What do you do on an anniversary of the saddest day of your life? There is no answer and nothing to ease the memory of the somewhat ‘warm’, to Minnesota standards, December day. The light snow and smell of the cool air rushes back the memories of the stabbing pain. Today hurts like any other, but the sting on December 3, 2011 of that sharp blade to the heart is so fresh in my memory. I feel it like it was only moments ago, but somehow the instant sting lessens and the numbness, rehabilitation and scarring remains every day. I try to hold onto my memories of Grant and create new ones with those I love so dearly. Since day one of the month approached I thought about how I should spend this sad day. I desperately wanted to sleep through it as I did days following the horrid news. I remembered hysterically crying myself to exhaustion to the point where I slept hour upon hour; Waking from another nightmare and crying myself back to complete exhaustion in a constant cycle. I re-lived the news in my dreams so often I couldn’t even count. My eyes were so puffy I could hardly see and I swallowed so much air through my gasps that I made myself sick. I got to a point of being so weak I couldn’t cry anymore and my whales of cries became tearless… I cried out every last tear in me. I hear sometimes people think I am so strong. I’d like to say that is true. I am actually weak… Really weak, but you can only cry so much. I remember by the time Grant’s wake approached almost a week after his passing I couldn’t even cry. I was so weary and I just couldn’t do it anymore. As time passed I had to teach myself not to cry; How to get through a story without the tears rushing down… How to get through a song… How to eat french toast as I did moments before I heard the news… How to see his smile and smirk in pictures… How to hear his voice and laughter… How to dream of him without sobbing myself awake.
I woke on December 3, 2013 with a few tears as I reached for my phone with the reminder of the date at the top of my screen. I wasn’t going to celebrate the day, but I wasn’t going to ignore it either… I was going to live it.
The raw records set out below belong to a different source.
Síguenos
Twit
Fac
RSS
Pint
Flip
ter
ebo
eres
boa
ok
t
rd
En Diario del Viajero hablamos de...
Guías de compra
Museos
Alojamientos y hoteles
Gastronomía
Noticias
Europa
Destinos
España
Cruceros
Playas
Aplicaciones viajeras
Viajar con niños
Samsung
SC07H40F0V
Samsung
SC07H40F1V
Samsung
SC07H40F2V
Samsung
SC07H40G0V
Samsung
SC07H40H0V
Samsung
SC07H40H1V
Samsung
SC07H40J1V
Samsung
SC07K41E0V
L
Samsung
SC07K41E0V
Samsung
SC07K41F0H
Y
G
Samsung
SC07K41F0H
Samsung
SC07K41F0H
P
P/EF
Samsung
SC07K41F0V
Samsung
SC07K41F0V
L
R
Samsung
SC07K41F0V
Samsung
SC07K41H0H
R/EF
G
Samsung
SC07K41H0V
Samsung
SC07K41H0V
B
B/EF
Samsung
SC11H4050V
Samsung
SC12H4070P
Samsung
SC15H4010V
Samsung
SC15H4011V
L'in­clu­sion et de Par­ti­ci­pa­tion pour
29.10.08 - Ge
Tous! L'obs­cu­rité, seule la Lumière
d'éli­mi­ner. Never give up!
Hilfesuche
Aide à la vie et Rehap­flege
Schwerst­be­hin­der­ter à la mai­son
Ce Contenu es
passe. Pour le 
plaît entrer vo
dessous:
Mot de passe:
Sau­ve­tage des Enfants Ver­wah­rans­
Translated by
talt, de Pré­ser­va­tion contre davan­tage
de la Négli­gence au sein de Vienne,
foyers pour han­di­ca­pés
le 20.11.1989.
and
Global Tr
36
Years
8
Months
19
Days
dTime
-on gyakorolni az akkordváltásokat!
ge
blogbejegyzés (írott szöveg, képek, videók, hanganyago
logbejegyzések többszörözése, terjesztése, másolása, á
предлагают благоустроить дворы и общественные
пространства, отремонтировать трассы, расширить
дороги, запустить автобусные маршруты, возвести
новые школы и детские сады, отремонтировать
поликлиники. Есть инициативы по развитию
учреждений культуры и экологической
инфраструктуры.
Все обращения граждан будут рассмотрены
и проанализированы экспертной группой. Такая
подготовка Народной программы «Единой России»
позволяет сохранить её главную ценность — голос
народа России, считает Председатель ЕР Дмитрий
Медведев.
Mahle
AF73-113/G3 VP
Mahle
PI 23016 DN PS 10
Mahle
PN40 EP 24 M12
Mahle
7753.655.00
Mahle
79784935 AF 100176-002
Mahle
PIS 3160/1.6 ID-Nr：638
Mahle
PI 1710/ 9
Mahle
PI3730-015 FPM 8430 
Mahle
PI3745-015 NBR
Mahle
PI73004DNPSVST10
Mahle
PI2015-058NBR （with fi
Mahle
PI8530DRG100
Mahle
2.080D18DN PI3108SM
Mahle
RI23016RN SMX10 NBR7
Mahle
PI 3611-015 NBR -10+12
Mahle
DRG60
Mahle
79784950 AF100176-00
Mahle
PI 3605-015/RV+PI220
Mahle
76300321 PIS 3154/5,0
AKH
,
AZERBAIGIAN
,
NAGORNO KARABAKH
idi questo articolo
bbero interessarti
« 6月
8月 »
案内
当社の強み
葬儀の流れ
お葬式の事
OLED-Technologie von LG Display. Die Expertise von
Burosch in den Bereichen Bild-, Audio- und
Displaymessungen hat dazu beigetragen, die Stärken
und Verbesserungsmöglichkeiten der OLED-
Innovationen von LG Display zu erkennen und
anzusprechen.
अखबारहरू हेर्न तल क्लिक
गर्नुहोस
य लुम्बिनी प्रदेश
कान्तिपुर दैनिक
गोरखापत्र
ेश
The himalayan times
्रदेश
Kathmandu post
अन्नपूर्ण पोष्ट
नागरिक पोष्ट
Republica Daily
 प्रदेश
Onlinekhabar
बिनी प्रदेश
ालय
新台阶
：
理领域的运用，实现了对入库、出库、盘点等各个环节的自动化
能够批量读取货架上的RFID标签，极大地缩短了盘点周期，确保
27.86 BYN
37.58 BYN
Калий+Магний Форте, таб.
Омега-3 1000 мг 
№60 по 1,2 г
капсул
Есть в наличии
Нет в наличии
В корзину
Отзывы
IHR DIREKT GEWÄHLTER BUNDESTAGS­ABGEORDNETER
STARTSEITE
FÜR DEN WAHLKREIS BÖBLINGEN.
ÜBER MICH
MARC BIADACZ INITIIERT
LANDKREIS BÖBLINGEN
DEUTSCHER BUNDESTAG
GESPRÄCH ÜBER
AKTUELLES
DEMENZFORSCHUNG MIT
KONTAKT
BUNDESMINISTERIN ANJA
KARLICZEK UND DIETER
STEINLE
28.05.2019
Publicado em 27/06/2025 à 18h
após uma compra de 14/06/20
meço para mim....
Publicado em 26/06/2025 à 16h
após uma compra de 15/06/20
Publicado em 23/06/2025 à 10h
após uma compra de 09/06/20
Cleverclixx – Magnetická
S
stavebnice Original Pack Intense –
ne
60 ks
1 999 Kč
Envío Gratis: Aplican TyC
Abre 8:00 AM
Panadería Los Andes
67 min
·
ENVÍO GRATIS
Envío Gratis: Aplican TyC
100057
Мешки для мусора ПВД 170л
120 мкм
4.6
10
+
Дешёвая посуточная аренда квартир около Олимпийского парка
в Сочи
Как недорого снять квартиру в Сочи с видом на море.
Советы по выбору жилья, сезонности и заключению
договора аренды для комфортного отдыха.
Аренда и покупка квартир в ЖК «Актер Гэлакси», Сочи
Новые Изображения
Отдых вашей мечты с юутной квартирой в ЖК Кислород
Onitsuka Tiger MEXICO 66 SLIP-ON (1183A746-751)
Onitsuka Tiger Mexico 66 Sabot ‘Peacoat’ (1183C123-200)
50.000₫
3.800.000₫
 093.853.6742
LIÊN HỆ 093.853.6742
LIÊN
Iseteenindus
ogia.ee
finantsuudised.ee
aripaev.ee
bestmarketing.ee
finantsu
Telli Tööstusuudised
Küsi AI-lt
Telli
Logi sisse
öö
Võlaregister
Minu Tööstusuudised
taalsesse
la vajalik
I picked up Mom and we brought B-Dub and Ashton McDonald’s and ate lunch with them. Of course, the hot lunch menu option when we arrived was french toast… I think I have only had french toast once in the past two years and with my first bite I remembered I swore I couldn’t eat it again. The aroma of maple syrup is something I will never forget… We all have scents that conjure up memories with a vivid force no other sense can match… Mine is maple syrup.
Following lunch Mom and I picked up Benny and Greta to go on a non-planned adventure. Let’s see where the day takes us and head towards St. Paul. We told the kids we were going to a magical place and we did… I didn’t know how magical at the time. We ended up seeing the ice rink in rice park and with one mentioning of it Benny wanted to try it so badly and I wasn’t going to stop him. We tied up the first set of skates ever to touch their feet. This was a big moment for them; a milestone in their life. I held Benny’s hands and was his full support as he stepped on the ice with determination. He was going to do this and I could have not been more proud. Just like how I feel in my grief; with each fall you get back up and keep going. Sometimes you stumble and sometimes you fall hard. With practice and time you glide with more grace, but you do know that you might plunge again and that is OK. Even the best skaters fall and the better you get the more complex things tend to get. I had to remind the kids that they were going to get better and better with more practice. They would know what to do as they learn… My reflection of the day helped me realize that falling in life can’t make you give up on the rest of the adventure. The adventure may be long and some days I wish I had a river I could skate away on, but the adventure is easier when you have the hands of family and friends holding you up.